What you are asked to do.
Reproduce the rows from the very beginning through the line containing "Q0 = qSketchRegion(id", substituting "millimeter" for "mm" and changing nothing else.

[Stored items from a collection]
==============================
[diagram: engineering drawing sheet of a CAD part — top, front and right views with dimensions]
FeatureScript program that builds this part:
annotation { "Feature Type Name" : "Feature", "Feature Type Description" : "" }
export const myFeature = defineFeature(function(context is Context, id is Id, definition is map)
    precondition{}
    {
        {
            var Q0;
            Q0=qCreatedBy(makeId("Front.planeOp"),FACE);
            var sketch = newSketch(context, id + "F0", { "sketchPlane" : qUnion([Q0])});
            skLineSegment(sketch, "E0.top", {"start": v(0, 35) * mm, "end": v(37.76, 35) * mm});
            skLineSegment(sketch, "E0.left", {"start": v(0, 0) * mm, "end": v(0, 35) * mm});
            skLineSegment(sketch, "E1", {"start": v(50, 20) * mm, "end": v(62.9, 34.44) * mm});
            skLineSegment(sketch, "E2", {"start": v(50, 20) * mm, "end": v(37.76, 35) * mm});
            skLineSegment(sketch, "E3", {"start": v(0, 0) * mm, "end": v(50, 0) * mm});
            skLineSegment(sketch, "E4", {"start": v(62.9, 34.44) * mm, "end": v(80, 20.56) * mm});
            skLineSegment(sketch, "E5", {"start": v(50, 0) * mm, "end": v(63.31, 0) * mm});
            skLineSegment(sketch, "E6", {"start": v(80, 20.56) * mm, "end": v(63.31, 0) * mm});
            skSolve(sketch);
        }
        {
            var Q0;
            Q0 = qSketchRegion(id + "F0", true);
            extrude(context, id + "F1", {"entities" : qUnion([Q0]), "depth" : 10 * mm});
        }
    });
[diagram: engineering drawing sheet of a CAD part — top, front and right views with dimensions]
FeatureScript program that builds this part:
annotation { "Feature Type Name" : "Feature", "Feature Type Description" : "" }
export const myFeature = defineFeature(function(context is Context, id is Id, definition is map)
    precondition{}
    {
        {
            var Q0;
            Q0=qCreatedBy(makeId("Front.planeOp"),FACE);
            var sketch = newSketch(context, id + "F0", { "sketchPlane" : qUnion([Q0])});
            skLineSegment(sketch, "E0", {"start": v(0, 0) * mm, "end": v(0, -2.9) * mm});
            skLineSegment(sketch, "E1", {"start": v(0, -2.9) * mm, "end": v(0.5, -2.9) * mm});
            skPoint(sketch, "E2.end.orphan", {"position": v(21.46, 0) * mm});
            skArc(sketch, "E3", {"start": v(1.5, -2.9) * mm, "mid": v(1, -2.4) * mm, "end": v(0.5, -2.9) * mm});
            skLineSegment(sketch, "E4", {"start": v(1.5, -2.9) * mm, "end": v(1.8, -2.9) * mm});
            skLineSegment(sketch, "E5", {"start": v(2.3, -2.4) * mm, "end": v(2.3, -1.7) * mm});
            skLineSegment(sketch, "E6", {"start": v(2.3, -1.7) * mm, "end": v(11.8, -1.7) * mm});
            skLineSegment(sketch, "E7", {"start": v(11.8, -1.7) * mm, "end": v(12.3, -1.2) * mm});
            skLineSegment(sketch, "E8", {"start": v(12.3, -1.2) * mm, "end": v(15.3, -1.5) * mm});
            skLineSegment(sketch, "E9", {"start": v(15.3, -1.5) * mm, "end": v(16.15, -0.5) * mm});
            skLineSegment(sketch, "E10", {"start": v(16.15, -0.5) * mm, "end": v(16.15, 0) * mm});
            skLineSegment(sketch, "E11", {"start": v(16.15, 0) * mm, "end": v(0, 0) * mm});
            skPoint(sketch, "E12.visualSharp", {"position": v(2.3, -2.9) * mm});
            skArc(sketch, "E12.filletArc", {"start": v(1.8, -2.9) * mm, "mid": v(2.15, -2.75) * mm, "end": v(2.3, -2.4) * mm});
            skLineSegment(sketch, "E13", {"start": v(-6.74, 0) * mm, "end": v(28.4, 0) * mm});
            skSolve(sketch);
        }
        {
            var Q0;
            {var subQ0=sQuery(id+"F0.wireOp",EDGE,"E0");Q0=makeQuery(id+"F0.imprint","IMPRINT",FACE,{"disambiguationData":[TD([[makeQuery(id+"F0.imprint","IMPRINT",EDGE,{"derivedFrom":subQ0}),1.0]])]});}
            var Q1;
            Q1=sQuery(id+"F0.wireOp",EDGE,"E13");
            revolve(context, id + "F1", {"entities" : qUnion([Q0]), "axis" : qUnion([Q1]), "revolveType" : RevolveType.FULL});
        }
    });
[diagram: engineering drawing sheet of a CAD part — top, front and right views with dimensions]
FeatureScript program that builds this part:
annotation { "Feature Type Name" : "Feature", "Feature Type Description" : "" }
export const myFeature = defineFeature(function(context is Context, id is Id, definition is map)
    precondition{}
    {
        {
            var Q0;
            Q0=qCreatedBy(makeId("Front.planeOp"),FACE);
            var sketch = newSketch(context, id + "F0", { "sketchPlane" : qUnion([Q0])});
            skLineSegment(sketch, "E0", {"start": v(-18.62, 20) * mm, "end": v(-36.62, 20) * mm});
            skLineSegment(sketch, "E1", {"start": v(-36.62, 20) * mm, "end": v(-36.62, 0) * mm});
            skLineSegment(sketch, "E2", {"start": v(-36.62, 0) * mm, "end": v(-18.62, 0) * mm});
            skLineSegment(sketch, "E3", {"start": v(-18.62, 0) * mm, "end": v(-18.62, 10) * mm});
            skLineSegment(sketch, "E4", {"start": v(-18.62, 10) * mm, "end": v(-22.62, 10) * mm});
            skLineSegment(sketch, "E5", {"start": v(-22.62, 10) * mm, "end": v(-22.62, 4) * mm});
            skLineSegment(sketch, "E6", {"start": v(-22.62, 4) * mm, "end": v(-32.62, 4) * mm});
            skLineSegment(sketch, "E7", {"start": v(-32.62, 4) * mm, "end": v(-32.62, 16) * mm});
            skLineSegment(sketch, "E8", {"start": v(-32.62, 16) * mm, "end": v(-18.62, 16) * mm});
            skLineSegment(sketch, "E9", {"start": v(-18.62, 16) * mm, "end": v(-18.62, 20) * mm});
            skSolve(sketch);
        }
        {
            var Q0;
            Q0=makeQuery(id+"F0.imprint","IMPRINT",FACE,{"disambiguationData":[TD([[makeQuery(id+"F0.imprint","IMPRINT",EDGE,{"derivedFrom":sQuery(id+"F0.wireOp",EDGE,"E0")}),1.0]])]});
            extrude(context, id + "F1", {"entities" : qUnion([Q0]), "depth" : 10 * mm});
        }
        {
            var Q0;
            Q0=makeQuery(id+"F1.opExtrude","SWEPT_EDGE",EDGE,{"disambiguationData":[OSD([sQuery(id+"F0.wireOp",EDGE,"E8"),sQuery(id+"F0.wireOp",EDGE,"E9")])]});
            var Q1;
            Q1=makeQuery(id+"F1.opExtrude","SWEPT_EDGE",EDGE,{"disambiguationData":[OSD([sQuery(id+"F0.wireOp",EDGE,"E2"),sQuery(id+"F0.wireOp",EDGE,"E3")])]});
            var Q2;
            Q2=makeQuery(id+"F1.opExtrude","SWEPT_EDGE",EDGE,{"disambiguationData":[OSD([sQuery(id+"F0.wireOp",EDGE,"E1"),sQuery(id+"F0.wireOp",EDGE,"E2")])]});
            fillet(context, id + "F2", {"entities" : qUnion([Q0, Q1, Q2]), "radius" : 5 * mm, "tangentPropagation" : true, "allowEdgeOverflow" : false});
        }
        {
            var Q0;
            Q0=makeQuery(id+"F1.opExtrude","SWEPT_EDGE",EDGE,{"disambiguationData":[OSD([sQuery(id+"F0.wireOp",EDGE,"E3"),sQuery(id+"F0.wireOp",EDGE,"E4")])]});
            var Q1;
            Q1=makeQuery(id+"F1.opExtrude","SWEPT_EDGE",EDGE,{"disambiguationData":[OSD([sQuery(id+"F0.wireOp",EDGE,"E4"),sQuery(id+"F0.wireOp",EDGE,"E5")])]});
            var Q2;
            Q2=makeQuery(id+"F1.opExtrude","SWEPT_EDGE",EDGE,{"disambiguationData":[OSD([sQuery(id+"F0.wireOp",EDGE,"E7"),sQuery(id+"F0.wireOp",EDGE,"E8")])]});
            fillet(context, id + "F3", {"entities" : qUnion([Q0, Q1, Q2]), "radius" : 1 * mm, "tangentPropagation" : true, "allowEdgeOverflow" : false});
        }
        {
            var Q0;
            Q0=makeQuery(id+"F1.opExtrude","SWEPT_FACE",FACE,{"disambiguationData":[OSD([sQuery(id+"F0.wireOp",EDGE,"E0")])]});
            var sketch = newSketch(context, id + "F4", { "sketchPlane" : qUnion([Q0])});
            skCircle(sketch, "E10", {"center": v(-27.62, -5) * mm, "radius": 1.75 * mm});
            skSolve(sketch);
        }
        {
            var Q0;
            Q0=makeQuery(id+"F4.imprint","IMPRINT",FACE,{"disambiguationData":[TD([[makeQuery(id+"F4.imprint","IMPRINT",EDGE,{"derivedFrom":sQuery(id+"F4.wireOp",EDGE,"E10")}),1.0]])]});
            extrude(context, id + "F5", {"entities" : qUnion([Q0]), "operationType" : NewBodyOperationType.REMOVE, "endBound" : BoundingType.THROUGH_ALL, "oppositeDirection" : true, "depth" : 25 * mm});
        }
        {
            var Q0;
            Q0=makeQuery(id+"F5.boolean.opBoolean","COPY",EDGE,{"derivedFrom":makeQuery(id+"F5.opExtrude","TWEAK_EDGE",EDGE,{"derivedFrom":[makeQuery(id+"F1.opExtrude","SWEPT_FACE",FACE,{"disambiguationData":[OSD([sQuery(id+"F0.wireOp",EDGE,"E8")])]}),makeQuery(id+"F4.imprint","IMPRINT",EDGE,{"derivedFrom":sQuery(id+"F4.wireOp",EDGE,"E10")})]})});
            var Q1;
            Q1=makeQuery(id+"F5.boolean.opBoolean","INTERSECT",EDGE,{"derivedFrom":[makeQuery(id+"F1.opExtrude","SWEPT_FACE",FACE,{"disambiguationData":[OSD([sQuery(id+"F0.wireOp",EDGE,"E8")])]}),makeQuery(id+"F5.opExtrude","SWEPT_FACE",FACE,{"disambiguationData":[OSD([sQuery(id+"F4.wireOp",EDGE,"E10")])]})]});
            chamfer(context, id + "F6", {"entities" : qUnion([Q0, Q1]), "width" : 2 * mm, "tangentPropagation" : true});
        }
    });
==============================
Written solution.
[diagram: engineering drawing sheet of a CAD part — top, front and right views with dimensions]
FeatureScript program that builds this part:
annotation { "Feature Type Name" : "Feature", "Feature Type Description" : "" }
export const myFeature = defineFeature(function(context is Context, id is Id, definition is map)
    precondition{}
    {
        {
            var Q0;
            Q0=qCreatedBy(makeId("Front.planeOp"),FACE);
            var sketch = newSketch(context, id + "F0", { "sketchPlane" : qUnion([Q0])});
            skLineSegment(sketch, "E0.top", {"start": v(0, 35) * millimeter, "end": v(37.76, 35) * millimeter});
            skLineSegment(sketch, "E0.left", {"start": v(0, 0) * millimeter, "end": v(0, 35) * millimeter});
            skLineSegment(sketch, "E1", {"start": v(50, 20) * millimeter, "end": v(62.9, 34.44) * millimeter});
            skLineSegment(sketch, "E2", {"start": v(50, 20) * millimeter, "end": v(37.76, 35) * millimeter});
            skLineSegment(sketch, "E3", {"start": v(0, 0) * millimeter, "end": v(50, 0) * millimeter});
            skLineSegment(sketch, "E4", {"start": v(62.9, 34.44) * millimeter, "end": v(80, 20.56) * millimeter});
            skLineSegment(sketch, "E5", {"start": v(50, 0) * millimeter, "end": v(63.31, 0) * millimeter});
            skLineSegment(sketch, "E6", {"start": v(80, 20.56) * millimeter, "end": v(63.31, 0) * millimeter});
            skSolve(sketch);
        }
        {
            var Q0;
            Q0 = qSketchRegion(id + "F0", true);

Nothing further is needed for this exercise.